> _Task to carry out_
Could you pick up the forum thread about Alum Creek where it stops and write what comes next?

** Begin Excerpted passage **

# ALUM Creek



## brandon0891 (Mar 5, 2008)

Just wondering if it is open I was hoping to take my boat out and run it a little today.


----------



## sady dog (Feb 10, 2008)

still a big no...ice in the bays..


----------



## brandon0891 (Mar 5, 2008)

dang. I guess I will take it to the car wash and clean it. Have to get all of the bird poop, and barn dust off of it from being in storage at my dads.


----------



## Perchy101 (Apr 14, 2004)

Lake sure looked wide open today when I was out fishing. Saw boats in the water everywhere I went. Howard RD Ramp is closed but other then that you should be able to get her in.


----------



## thegcdawg (May 26, 2008)

Just got home from there. It is open water. I saw remains of ice on shorelines. Totally got skunked though. Luckily, everyone else i talked to was in the same boat.


----------



## Perchy101 (Apr 14, 2004)

thegcdawg said:


> Just got home from there. It is open water. I saw remains of ice on shorelines. Totally got skunked though. Luckily, everyone else i talked to was in the same boat.


:S:S:S:S:S here too. Gelena and the spillway and nothing!


----------



## Thick Rick (Feb 3, 2008)

thegcdawg said:


> Just got home from there. It is open water. I saw remains of ice on shorelines. Totally got skunked though. Luckily, everyone else i talked to was in the same boat.


Gee I hope they didn't tip over


----------



## thegcdawg (May 26, 2008)

Well, they wouldn't have landed on any fish.


----------



## FISHERBALL (Apr 7, 2004)

Anybody know when the docks go in?


----------



## Playbuoy (Apr 6, 2005)

The docks usually go in at Alum by April 1st - but they have been known to get behind schedule. I live next to Alum and will try to post when they start putting them in.


----------



## dmgonfishin55 (Jan 8, 2009)

** End Excerpted passage **
** Begin Data rows **

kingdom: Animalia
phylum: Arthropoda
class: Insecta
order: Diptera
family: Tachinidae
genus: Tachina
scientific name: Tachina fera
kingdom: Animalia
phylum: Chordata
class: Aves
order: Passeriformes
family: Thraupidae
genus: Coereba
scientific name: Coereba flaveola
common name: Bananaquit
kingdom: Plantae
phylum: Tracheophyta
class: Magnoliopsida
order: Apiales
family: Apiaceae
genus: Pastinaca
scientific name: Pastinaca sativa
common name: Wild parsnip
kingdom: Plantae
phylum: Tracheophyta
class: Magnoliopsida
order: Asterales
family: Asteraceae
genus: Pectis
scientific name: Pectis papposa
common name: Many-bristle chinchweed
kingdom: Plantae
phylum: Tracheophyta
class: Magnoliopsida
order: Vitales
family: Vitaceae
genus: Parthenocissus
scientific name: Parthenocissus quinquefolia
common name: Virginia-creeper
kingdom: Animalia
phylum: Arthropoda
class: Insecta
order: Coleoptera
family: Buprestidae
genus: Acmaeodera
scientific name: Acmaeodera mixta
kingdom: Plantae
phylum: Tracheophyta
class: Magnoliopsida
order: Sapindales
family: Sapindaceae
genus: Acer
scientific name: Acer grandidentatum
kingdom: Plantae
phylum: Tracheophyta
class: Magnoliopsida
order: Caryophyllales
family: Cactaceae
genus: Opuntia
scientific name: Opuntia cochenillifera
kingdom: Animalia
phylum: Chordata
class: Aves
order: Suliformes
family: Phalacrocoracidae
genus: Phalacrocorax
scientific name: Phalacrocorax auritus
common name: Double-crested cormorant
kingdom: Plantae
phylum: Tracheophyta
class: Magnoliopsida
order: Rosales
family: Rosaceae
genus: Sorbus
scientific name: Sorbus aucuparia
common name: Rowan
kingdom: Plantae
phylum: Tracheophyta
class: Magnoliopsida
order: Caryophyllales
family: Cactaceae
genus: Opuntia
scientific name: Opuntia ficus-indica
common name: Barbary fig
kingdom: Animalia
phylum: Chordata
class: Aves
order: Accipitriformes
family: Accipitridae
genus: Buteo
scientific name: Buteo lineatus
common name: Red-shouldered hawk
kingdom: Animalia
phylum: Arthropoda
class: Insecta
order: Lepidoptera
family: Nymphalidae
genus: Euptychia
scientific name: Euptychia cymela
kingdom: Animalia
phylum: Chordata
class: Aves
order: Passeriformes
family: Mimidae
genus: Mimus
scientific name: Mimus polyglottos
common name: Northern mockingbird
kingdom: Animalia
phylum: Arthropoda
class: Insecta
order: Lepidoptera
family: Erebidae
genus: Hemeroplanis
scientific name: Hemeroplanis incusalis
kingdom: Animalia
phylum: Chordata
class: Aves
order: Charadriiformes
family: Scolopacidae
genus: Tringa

** End Data rows **

> _Answer to the problem_
I was out at alum spillway there was like 20 plu people out there fishing, saw one guy catch 28 inch musky and I managed two saugeye, one was 14 inches and the other 19, there was pretty much no current,. Both fish came on jigs with a twister tail.


----------



## onwisc (Mar 16, 2007)

Spent 2 hours fishing cove off Africa Rd this pm--only one fish, smallmouth about 1 1/2 pounds, on minnow...trying to locate crappies..will try again!


----------



## wdrcvr88 (Feb 4, 2009)

I think i will try for my first saugeye tonight at Alum. I am not sure exactly where to go but ill find the dam and figure it out. Anyone going to be down there? I will probably have a chocolate lab with me. Dont be a stranger, I have really only fished Erie my entire life and it will definely show.


----------



## I_Shock_Em (Jul 20, 2008)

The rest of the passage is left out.